Problem → Exact retyping of the data: please keep every word and drop each picture.

Materials provided →
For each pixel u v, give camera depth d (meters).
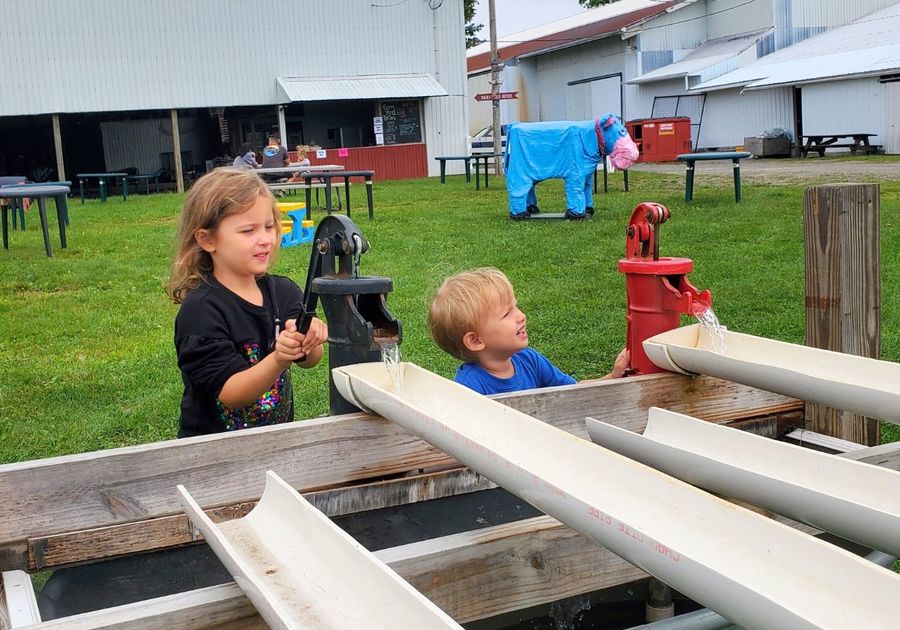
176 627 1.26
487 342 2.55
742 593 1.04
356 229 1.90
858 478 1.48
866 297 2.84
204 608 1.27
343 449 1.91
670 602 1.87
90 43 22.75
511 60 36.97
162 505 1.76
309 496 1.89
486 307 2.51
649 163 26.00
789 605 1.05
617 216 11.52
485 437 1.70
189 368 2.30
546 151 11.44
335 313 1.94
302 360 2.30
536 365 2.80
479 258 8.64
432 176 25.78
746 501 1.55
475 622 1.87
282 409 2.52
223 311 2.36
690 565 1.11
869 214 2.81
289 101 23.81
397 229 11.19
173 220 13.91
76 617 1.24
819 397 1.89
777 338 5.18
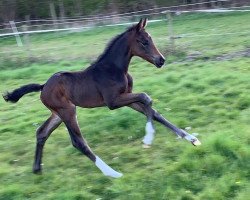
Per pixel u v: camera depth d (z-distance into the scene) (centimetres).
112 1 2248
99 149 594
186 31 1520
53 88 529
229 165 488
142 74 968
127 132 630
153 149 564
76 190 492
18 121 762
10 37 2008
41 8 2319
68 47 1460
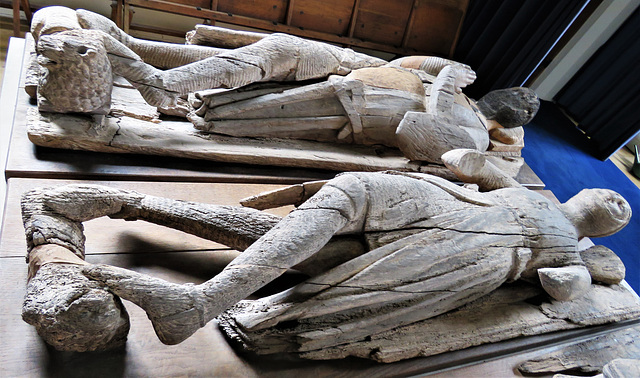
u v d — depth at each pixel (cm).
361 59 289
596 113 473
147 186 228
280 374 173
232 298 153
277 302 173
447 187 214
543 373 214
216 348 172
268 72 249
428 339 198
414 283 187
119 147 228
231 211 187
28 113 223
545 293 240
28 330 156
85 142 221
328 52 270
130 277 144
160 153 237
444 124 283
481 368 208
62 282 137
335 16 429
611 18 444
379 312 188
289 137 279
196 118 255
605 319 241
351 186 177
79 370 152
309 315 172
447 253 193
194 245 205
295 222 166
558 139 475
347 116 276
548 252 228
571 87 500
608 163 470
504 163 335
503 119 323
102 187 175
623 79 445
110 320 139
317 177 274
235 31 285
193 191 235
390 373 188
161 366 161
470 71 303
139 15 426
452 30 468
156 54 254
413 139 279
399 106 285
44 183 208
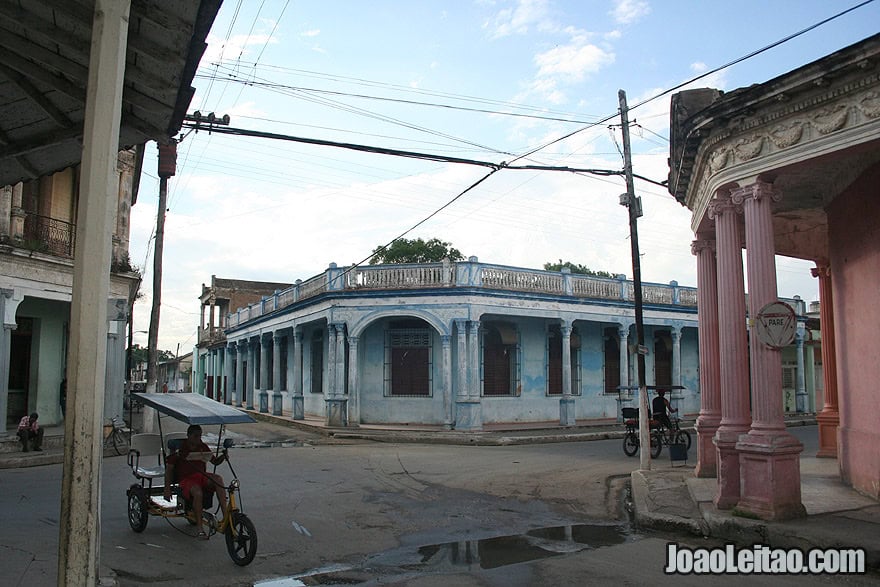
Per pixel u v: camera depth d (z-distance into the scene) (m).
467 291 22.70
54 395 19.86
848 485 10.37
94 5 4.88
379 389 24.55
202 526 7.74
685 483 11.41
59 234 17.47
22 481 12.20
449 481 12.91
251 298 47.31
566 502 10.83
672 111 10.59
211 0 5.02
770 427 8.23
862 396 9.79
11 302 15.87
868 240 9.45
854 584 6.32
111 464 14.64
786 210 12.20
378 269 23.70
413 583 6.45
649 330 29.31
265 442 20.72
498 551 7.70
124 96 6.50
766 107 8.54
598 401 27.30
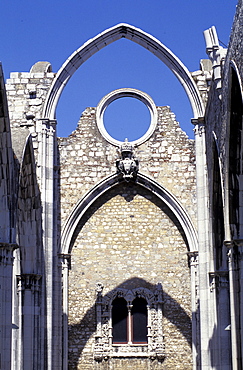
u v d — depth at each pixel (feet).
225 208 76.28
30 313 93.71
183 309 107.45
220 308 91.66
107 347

Response area →
For each pixel u v, give camera depth d (meters).
176 627 1.26
487 342 2.55
742 593 1.04
356 229 1.90
858 478 1.48
866 297 2.84
204 608 1.27
343 449 1.91
670 602 1.87
90 43 22.75
511 60 36.97
162 505 1.76
309 496 1.89
486 307 2.51
649 163 26.00
789 605 1.05
617 216 11.52
485 437 1.70
189 368 2.30
546 151 11.44
335 313 1.94
302 360 2.30
536 365 2.80
479 258 8.64
432 176 25.78
746 501 1.55
475 622 1.87
282 409 2.52
223 311 2.36
690 565 1.11
869 214 2.81
289 101 23.81
397 229 11.19
173 220 13.91
76 617 1.24
819 397 1.89
777 338 5.18
Per pixel u v: camera depth d (z-distance into the scene) (centimetres).
112 1 2248
99 149 594
186 31 1520
53 88 529
229 165 488
142 74 968
127 132 630
153 149 564
76 190 492
18 121 762
10 37 2008
41 8 2319
68 47 1460
u v d — depth at each pixel (cm).
361 59 289
596 113 473
147 186 228
280 374 173
232 298 153
277 302 173
447 187 214
543 373 214
216 348 172
268 72 249
428 339 198
414 283 187
119 147 228
231 211 187
28 113 223
545 293 240
28 330 156
85 142 221
328 52 270
130 277 144
160 153 237
444 124 283
481 368 208
62 282 137
335 16 429
611 18 444
379 312 188
289 137 279
196 118 255
605 319 241
351 186 177
79 370 152
309 315 172
447 253 193
194 245 205
295 222 166
558 139 475
347 116 276
548 252 228
571 87 500
608 163 470
504 163 335
503 119 323
102 187 175
623 79 445
110 320 139
317 177 274
235 31 285
193 191 235
390 373 188
161 366 161
470 71 303
139 15 426
452 30 468
156 54 254
413 139 279
399 106 285
44 183 208
Per pixel u v: camera depth d (z-distance into the scene) (m).
467 291 22.70
54 395 19.86
848 485 10.37
94 5 4.88
379 389 24.55
202 526 7.74
685 483 11.41
59 234 17.47
22 481 12.20
449 481 12.91
251 298 47.31
566 502 10.83
672 111 10.59
211 0 5.02
770 427 8.23
862 396 9.79
11 302 15.87
868 240 9.45
854 584 6.32
111 464 14.64
786 210 12.20
378 269 23.70
413 583 6.45
649 330 29.31
265 442 20.72
498 551 7.70
124 96 6.50
766 107 8.54
598 401 27.30
u v d — depth at each pixel (feet).
225 208 76.28
30 313 93.71
183 309 107.45
220 308 91.66
107 347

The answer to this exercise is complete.